| Exercise details |
Taking each line of the records in turn, count those containing "évènements" and report only the number.
------ The input ------
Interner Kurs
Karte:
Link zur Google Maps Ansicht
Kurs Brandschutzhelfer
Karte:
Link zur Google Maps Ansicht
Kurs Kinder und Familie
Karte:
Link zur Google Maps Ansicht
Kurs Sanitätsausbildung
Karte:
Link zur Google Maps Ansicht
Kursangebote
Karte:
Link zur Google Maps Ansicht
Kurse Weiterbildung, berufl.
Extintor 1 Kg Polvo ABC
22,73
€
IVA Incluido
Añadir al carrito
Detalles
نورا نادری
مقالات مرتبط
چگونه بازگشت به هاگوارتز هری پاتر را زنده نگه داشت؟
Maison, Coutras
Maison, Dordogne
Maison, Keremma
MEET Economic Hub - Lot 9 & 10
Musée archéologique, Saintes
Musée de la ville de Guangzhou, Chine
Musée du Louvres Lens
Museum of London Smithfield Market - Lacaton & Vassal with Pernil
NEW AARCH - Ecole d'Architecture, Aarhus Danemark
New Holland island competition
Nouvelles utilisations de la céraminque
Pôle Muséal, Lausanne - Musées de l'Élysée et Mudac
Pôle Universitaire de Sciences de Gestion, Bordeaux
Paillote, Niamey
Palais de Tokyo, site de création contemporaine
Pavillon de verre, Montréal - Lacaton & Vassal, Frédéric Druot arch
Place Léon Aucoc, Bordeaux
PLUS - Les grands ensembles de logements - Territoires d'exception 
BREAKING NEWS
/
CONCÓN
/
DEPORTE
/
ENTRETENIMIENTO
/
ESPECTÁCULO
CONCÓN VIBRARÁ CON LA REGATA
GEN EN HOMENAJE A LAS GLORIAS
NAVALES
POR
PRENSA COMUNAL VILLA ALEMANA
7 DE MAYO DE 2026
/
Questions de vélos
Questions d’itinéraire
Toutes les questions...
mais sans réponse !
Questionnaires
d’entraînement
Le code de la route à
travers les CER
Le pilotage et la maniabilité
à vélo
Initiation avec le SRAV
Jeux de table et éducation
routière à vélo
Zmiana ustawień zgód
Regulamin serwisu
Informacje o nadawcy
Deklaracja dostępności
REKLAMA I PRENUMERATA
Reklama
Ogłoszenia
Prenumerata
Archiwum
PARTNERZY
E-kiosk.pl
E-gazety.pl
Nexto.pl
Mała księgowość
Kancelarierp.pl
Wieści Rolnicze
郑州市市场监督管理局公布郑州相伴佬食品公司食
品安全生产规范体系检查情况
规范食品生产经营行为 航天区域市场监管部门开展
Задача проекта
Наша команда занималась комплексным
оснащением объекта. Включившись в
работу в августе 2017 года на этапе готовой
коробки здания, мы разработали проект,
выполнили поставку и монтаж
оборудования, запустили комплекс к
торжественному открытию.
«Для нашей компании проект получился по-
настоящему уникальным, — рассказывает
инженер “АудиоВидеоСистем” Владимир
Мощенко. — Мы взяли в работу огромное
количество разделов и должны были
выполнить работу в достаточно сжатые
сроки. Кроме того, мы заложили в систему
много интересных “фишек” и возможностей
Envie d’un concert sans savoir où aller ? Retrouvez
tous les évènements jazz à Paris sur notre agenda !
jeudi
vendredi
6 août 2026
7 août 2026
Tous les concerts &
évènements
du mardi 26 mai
------
| Written reply |
2